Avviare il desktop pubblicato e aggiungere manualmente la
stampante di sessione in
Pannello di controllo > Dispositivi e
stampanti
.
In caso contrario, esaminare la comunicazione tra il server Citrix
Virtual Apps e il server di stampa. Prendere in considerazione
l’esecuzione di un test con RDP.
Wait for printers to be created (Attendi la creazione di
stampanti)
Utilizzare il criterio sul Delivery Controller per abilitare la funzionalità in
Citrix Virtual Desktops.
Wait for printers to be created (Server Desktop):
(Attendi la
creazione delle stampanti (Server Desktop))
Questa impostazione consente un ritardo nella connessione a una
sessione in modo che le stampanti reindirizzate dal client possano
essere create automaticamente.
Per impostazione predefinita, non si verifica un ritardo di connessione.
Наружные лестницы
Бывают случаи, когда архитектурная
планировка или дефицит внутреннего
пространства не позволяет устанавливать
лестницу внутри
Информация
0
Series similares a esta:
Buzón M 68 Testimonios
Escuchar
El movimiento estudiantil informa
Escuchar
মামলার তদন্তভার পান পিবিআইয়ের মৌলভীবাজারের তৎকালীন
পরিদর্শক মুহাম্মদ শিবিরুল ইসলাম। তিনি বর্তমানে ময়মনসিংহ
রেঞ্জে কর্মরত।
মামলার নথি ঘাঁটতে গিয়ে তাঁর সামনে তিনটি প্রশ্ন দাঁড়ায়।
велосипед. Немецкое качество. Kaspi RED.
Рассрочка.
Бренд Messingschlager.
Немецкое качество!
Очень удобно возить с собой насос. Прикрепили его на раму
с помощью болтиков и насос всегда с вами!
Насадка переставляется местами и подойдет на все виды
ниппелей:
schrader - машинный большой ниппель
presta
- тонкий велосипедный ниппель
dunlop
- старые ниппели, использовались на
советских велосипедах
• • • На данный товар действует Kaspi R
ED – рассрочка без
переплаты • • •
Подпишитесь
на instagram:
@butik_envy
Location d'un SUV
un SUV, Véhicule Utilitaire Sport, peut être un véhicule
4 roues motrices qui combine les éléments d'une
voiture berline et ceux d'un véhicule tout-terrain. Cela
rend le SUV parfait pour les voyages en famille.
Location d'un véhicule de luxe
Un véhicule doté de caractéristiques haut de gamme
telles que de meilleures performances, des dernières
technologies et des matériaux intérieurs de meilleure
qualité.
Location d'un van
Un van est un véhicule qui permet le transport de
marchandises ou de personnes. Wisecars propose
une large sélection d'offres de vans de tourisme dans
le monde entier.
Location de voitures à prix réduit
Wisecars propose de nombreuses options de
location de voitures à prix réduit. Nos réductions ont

○ ○ ○ ○ ○

TASK BRIEF -> Reproduce each line above exactly.

RESPONSE AREA ->
Avviare il desktop pubblicato e aggiungere manualmente la
stampante di sessione in
Pannello di controllo > Dispositivi e
stampanti
.
In caso contrario, esaminare la comunicazione tra il server Citrix
Virtual Apps e il server di stampa. Prendere in considerazione
l’esecuzione di un test con RDP.
Wait for printers to be created (Attendi la creazione di
stampanti)
Utilizzare il criterio sul Delivery Controller per abilitare la funzionalità in
Citrix Virtual Desktops.
Wait for printers to be created (Server Desktop):
(Attendi la
creazione delle stampanti (Server Desktop))
Questa impostazione consente un ritardo nella connessione a una
sessione in modo che le stampanti reindirizzate dal client possano
essere create automaticamente.
Per impostazione predefinita, non si verifica un ritardo di connessione.
Наружные лестницы
Бывают случаи, когда архитектурная
планировка или дефицит внутреннего
пространства не позволяет устанавливать
лестницу внутри
Информация
0
Series similares a esta:
Buzón M 68 Testimonios
Escuchar
El movimiento estudiantil informa
Escuchar
মামলার তদন্তভার পান পিবিআইয়ের মৌলভীবাজারের তৎকালীন
পরিদর্শক মুহাম্মদ শিবিরুল ইসলাম। তিনি বর্তমানে ময়মনসিংহ
রেঞ্জে কর্মরত।
মামলার নথি ঘাঁটতে গিয়ে তাঁর সামনে তিনটি প্রশ্ন দাঁড়ায়।
велосипед. Немецкое качество. Kaspi RED.
Рассрочка.
Бренд Messingschlager.
Немецкое качество!
Очень удобно возить с собой насос. Прикрепили его на раму
с помощью болтиков и насос всегда с вами!
Насадка переставляется местами и подойдет на все виды
ниппелей:
schrader - машинный большой ниппель
presta
- тонкий велосипедный ниппель
dunlop
- старые ниппели, использовались на
советских велосипедах
• • • На данный товар действует Kaspi R
ED – рассрочка без
переплаты • • •
Подпишитесь
на instagram:
@butik_envy
Location d'un SUV
un SUV, Véhicule Utilitaire Sport, peut être un véhicule
4 roues motrices qui combine les éléments d'une
voiture berline et ceux d'un véhicule tout-terrain. Cela
rend le SUV parfait pour les voyages en famille.
Location d'un véhicule de luxe
Un véhicule doté de caractéristiques haut de gamme
telles que de meilleures performances, des dernières
technologies et des matériaux intérieurs de meilleure
qualité.
Location d'un van
Un van est un véhicule qui permet le transport de
marchandises ou de personnes. Wisecars propose
une large sélection d'offres de vans de tourisme dans
le monde entier.
Location de voitures à prix réduit
Wisecars propose de nombreuses options de
location de voitures à prix réduit. Nos réductions ont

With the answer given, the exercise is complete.